Source records ▸
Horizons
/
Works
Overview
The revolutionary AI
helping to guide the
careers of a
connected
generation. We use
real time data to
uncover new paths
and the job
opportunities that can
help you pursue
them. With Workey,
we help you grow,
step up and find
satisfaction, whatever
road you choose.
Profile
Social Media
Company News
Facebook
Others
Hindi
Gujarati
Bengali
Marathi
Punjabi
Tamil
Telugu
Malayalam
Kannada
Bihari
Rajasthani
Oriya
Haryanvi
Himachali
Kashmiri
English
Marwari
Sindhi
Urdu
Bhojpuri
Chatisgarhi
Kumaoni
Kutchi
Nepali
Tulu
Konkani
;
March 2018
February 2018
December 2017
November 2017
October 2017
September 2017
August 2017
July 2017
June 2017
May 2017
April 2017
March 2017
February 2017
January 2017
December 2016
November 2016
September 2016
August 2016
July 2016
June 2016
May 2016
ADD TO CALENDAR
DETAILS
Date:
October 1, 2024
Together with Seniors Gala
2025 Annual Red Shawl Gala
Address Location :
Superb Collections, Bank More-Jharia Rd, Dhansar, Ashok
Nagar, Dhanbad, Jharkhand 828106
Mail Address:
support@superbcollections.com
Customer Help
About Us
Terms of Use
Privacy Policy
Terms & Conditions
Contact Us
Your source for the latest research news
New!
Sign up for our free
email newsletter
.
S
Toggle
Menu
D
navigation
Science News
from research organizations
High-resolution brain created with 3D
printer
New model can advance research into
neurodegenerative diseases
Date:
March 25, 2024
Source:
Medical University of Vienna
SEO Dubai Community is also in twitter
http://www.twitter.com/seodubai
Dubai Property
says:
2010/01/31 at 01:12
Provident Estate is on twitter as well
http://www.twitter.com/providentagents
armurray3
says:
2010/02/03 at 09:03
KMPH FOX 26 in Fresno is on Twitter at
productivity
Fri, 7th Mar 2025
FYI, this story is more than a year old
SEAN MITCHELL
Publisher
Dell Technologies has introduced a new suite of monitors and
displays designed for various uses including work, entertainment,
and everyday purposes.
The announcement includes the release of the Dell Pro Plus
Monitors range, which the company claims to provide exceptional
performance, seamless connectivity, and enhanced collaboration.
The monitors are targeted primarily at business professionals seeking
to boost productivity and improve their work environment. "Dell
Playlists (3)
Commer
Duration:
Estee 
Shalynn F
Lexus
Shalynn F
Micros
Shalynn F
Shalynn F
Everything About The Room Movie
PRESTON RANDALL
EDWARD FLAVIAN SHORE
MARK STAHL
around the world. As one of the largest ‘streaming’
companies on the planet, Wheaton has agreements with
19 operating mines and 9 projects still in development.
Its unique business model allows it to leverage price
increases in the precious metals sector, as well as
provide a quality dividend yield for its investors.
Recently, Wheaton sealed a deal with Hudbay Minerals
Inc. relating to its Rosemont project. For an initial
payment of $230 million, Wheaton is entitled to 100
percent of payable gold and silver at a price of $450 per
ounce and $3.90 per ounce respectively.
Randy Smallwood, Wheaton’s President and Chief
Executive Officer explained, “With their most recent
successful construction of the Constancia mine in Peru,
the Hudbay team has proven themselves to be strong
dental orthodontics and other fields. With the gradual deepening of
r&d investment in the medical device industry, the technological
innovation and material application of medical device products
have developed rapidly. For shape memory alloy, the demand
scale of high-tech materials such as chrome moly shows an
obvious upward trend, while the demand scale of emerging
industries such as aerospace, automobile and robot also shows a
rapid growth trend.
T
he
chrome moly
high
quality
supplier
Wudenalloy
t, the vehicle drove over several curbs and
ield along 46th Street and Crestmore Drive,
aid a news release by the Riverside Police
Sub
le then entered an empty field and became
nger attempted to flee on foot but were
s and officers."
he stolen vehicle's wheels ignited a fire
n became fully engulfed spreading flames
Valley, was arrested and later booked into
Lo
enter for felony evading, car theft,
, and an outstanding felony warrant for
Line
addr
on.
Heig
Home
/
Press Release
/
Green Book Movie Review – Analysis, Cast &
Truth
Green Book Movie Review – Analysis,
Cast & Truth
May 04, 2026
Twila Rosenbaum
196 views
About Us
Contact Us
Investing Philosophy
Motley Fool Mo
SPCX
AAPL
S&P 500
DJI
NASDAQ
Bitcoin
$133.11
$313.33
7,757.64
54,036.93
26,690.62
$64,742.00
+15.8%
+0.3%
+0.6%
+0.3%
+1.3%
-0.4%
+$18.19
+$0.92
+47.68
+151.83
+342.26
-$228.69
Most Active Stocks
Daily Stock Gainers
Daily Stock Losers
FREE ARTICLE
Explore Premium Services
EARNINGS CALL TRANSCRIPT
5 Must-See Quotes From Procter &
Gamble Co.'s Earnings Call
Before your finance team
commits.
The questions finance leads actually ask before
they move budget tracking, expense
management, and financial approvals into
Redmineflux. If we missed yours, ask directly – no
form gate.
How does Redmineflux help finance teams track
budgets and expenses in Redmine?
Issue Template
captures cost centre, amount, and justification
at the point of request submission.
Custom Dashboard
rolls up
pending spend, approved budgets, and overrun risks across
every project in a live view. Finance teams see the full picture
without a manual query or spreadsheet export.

Task ▸ Can you copy out every line of the material above, word for word and in the same order?

Answer box ▸
Horizons
/
Works
Overview
The revolutionary AI
helping to guide the
careers of a
connected
generation. We use
real time data to
uncover new paths
and the job
opportunities that can
help you pursue
them. With Workey,
we help you grow,
step up and find
satisfaction, whatever
road you choose.
Profile
Social Media
Company News
Facebook
Others
Hindi
Gujarati
Bengali
Marathi
Punjabi
Tamil
Telugu
Malayalam
Kannada
Bihari
Rajasthani
Oriya
Haryanvi
Himachali
Kashmiri
English
Marwari
Sindhi
Urdu
Bhojpuri
Chatisgarhi
Kumaoni
Kutchi
Nepali
Tulu
Konkani
;
March 2018
February 2018
December 2017
November 2017
October 2017
September 2017
August 2017
July 2017
June 2017
May 2017
April 2017
March 2017
February 2017
January 2017
December 2016
November 2016
September 2016
August 2016
July 2016
June 2016
May 2016
ADD TO CALENDAR
DETAILS
Date:
October 1, 2024
Together with Seniors Gala
2025 Annual Red Shawl Gala
Address Location :
Superb Collections, Bank More-Jharia Rd, Dhansar, Ashok
Nagar, Dhanbad, Jharkhand 828106
Mail Address:
support@superbcollections.com
Customer Help
About Us
Terms of Use
Privacy Policy
Terms & Conditions
Contact Us
Your source for the latest research news
New!
Sign up for our free
email newsletter
.
S
Toggle
Menu
D
navigation
Science News
from research organizations
High-resolution brain created with 3D
printer
New model can advance research into
neurodegenerative diseases
Date:
March 25, 2024
Source:
Medical University of Vienna
SEO Dubai Community is also in twitter
http://www.twitter.com/seodubai
Dubai Property
says:
2010/01/31 at 01:12
Provident Estate is on twitter as well
http://www.twitter.com/providentagents
armurray3
says:
2010/02/03 at 09:03
KMPH FOX 26 in Fresno is on Twitter at
productivity
Fri, 7th Mar 2025
FYI, this story is more than a year old
SEAN MITCHELL
Publisher
Dell Technologies has introduced a new suite of monitors and
displays designed for various uses including work, entertainment,
and everyday purposes.
The announcement includes the release of the Dell Pro Plus
Monitors range, which the company claims to provide exceptional
performance, seamless connectivity, and enhanced collaboration.
The monitors are targeted primarily at business professionals seeking
to boost productivity and improve their work environment. "Dell
Playlists (3)
Commer
Duration:
Estee 
Shalynn F
Lexus
Shalynn F
Micros
Shalynn F
Shalynn F
Everything About The Room Movie
PRESTON RANDALL
EDWARD FLAVIAN SHORE
MARK STAHL
around the world. As one of the largest ‘streaming’
companies on the planet, Wheaton has agreements with
19 operating mines and 9 projects still in development.
Its unique business model allows it to leverage price
increases in the precious metals sector, as well as
provide a quality dividend yield for its investors.
Recently, Wheaton sealed a deal with Hudbay Minerals
Inc. relating to its Rosemont project. For an initial
payment of $230 million, Wheaton is entitled to 100
percent of payable gold and silver at a price of $450 per
ounce and $3.90 per ounce respectively.
Randy Smallwood, Wheaton’s President and Chief
Executive Officer explained, “With their most recent
successful construction of the Constancia mine in Peru,
the Hudbay team has proven themselves to be strong
dental orthodontics and other fields. With the gradual deepening of
r&d investment in the medical device industry, the technological
innovation and material application of medical device products
have developed rapidly. For shape memory alloy, the demand
scale of high-tech materials such as chrome moly shows an
obvious upward trend, while the demand scale of emerging
industries such as aerospace, automobile and robot also shows a
rapid growth trend.
T
he
chrome moly
high
quality
supplier
Wudenalloy
t, the vehicle drove over several curbs and
ield along 46th Street and Crestmore Drive,
aid a news release by the Riverside Police
Sub
le then entered an empty field and became
nger attempted to flee on foot but were
s and officers."
he stolen vehicle's wheels ignited a fire
n became fully engulfed spreading flames
Valley, was arrested and later booked into
Lo
enter for felony evading, car theft,
, and an outstanding felony warrant for
Line
addr
on.
Heig
Home
/
Press Release
/
Green Book Movie Review – Analysis, Cast &
Truth
Green Book Movie Review – Analysis,
Cast & Truth
May 04, 2026
Twila Rosenbaum
196 views
About Us
Contact Us
Investing Philosophy
Motley Fool Mo
SPCX
AAPL
S&P 500
DJI
NASDAQ
Bitcoin
$133.11
$313.33
7,757.64
54,036.93
26,690.62
$64,742.00
+15.8%
+0.3%
+0.6%
+0.3%
+1.3%
-0.4%
+$18.19
+$0.92
+47.68
+151.83
+342.26
-$228.69
Most Active Stocks
Daily Stock Gainers
Daily Stock Losers
FREE ARTICLE
Explore Premium Services
EARNINGS CALL TRANSCRIPT
5 Must-See Quotes From Procter &
Gamble Co.'s Earnings Call
Before your finance team
commits.
The questions finance leads actually ask before
they move budget tracking, expense
management, and financial approvals into
Redmineflux. If we missed yours, ask directly – no
form gate.
How does Redmineflux help finance teams track
budgets and expenses in Redmine?
Issue Template
captures cost centre, amount, and justification
at the point of request submission.
Custom Dashboard
rolls up
pending spend, approved budgets, and overrun risks across
every project in a live view. Finance teams see the full picture
without a manual query or spreadsheet export.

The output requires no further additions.